My experience with Westinghouse WAS limited, We had a 55 slant front dryer that ran just about forever,I never saw but a few Laundromats, which made them all the more interesting to me, I do think the WH stoves and fridges were much better than most of the competition, we had a 50 Westy fridge until the 70s when my well meaning uncle bought us a GE Which I hated,,lol, I have tried to like GE stoves but never had any more luck with them than I have had with Maytag washers,,which is NO luck at all...lol, GE stoves to me as a kid were a cheap brand, I thought this because everyone I knew who had lots of money had Westinghouse or Frigidaire, small builder grade or starter houses all had GE , I know this because I went on tons of service calls with my Uncle who was a electrical contractor and was in all kinds of houses from mill houses on Cotton Mill Hill to large mansions on Hibriten street, where all the lawyers and doctors lived..Iguess it all depended on where you lived, in Lenoir NC, the most expensive stores in town sold Westinghouse, Amana and Frigidaire, The cheapest stores sold GE, and Philco and Norge.
 
Never Really Saw Westinghouse in NorCal...

Only thing I remember seeing as a kid in the very late 60s and early 70s were those Pearl Bailey ads...never laid eyes on a real Westinghouse set. Where we lived only saw Frigidaire, GE, Norge/Wards, Kenmore/Whirlpool, Speed Queen and Maytag. Still a delightful and diverse selection, for sure!
 
The scandel in the park

My mom told me about the restrooms in central park.When they were first build they were pretty up scale but by the late fifties were getting rundown. All shopping was done "downtown" so that's why the city installed them. By the mid fifties suburban shopping centers were springing up on all sides of town, drawing major retailers ( Sears, Penney's, Oneil's, Wards ect)which left the downtown some what abandoned. Because of the bad press they were filled in and bull dosed over. Some boot leg copies of the films can be found on the internet if you look hard enough for them (supposedly a few gay cops-probably the ones operating the camera- made secret copies of the originals which surfaced a few years ago. I looked them up but can't remember were I found them, I think Tearoom or Teahouse was in the title. Some of the first "spy" porn !
 
The Westinghouse products in our house consisted of the following: 1953 range, 1953 refrigerator, 1955 washer, 1958 or 59 dehumidifier, 1962 dryer, 1964 FL washer, circa 1969 window air conditioner, circa 1980 dehumidifier. The range is the only thing I still have. The refrigerator was replaced in '62 by a Frigidaire of larger capacity, and the washer and dryer by Maytag's in '73. Air conditioner given away when we got central air in '74, and the second dehumidifier lasted until the 90's.
While the '62 dryer seemed to be good quality, the '64 washer didn't hold up well at all.

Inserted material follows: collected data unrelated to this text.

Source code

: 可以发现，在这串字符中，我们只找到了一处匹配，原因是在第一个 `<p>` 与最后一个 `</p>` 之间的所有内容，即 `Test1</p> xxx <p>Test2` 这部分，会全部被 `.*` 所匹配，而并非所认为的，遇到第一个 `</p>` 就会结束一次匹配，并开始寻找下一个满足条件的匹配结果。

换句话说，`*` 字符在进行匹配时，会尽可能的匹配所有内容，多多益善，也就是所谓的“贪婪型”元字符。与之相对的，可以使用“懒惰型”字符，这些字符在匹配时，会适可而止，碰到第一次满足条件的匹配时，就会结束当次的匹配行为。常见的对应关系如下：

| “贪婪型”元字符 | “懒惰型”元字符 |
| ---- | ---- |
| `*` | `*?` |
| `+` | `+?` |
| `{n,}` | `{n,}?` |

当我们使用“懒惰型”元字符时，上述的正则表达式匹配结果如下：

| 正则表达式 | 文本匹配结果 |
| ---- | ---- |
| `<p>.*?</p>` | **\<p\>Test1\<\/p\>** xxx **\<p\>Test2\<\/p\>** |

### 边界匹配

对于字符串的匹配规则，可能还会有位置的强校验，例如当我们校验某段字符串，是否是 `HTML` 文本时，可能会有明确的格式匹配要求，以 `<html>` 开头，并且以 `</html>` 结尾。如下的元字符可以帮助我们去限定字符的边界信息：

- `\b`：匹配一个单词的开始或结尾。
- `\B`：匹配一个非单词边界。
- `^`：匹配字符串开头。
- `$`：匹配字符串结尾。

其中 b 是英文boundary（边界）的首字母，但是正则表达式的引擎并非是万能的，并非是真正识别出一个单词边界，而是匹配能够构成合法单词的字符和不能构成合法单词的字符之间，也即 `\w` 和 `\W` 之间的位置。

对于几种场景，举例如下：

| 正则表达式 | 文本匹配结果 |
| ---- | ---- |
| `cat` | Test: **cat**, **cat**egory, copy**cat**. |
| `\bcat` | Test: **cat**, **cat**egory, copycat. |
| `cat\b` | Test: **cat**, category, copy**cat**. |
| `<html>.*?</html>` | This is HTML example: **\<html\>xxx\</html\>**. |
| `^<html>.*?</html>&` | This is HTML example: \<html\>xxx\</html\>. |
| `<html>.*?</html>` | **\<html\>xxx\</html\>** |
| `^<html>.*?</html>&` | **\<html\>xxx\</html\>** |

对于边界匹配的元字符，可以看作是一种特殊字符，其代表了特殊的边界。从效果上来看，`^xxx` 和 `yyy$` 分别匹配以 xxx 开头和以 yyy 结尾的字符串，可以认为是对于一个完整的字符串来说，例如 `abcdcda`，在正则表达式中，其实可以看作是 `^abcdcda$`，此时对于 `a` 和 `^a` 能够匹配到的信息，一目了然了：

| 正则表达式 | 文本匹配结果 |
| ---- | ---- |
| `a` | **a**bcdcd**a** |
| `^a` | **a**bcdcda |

We didn't have any Westinghouse small appliances, but occasionally bought their light bulbs, including Christmas. My mom talked about getting one of the roaster ovens, but never did.

The store that the range and refrigerator were purchased from (Snyder's) stopped selling Westinghouse by 1956. The dehumidifiers and AC were bought at Swallen's, and the laundry equipment was bought through one of my dad's friends. He was an electrician who bought from a supply place that was also a Westinghouse distributor.
 
Westinghouse Baltimore today...

Rex - the Electronic Systems Division at the airport (now BWI, it'll always be Friendship Airport to me!) was absorbed by Northrop Grumman Electronic Systems group in the '90s when Westinghouse dissolved. Essentially it's still there in that form. Both the wife's step-Father and Uncle worked there for 30+ years.